* Job
Wherever a line in the data holds the word "produce", pull that line out.

* Records shown
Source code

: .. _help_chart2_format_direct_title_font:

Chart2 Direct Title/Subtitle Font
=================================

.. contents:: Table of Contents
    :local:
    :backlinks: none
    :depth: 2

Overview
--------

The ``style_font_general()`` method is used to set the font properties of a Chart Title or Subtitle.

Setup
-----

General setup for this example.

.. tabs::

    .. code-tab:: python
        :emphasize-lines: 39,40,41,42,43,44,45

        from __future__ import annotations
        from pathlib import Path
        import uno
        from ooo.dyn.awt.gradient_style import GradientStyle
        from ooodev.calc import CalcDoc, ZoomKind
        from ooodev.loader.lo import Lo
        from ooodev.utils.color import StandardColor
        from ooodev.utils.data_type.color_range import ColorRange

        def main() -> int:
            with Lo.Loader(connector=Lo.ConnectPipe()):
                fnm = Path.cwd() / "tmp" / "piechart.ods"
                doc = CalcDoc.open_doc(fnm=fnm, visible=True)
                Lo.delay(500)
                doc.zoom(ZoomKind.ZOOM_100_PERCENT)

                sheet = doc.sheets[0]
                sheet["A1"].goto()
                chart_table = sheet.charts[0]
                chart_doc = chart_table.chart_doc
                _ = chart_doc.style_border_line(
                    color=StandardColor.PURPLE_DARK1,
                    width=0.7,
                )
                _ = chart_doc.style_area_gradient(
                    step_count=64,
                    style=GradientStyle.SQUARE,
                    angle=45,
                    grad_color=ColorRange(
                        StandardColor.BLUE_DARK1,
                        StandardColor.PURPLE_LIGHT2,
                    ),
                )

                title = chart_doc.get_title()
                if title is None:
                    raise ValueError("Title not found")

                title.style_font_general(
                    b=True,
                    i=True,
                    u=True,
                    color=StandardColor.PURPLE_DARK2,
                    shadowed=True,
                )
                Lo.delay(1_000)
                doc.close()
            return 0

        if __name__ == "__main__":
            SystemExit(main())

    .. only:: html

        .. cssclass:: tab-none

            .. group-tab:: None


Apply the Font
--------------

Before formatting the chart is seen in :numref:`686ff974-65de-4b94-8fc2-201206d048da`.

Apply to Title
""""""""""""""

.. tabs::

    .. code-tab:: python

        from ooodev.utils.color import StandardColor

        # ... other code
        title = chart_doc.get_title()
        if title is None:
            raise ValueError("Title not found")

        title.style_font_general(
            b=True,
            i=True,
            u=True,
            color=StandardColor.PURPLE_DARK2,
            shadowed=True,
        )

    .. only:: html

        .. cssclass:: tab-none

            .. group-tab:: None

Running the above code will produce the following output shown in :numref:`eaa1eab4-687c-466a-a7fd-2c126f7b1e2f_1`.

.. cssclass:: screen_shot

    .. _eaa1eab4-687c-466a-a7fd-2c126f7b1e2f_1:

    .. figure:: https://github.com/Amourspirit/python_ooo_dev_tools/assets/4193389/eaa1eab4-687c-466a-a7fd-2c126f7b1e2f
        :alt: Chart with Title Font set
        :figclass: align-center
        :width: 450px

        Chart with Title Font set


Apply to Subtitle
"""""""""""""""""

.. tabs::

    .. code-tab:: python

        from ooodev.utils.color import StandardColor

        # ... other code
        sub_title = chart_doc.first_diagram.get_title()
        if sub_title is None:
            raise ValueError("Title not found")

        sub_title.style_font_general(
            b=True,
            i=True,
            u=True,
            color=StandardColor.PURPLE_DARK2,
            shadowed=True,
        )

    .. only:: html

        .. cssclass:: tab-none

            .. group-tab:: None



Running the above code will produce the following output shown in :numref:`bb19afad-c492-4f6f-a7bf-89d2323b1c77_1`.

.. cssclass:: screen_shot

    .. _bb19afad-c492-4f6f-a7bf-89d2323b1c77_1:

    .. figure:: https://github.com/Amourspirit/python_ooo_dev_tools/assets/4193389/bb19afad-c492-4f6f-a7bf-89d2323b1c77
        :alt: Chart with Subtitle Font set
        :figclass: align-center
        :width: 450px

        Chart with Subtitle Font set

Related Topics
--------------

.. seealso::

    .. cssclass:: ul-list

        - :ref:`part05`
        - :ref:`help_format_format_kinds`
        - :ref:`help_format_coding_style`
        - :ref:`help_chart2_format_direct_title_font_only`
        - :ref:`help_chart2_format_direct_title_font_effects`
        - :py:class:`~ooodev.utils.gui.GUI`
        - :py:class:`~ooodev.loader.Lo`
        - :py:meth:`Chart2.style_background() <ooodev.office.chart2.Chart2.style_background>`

* Answer to the exercise
Running the above code will produce the following output shown in :numref:`eaa1eab4-687c-466a-a7fd-2c126f7b1e2f_1`.
Running the above code will produce the following output shown in :numref:`bb19afad-c492-4f6f-a7bf-89d2323b1c77_1`.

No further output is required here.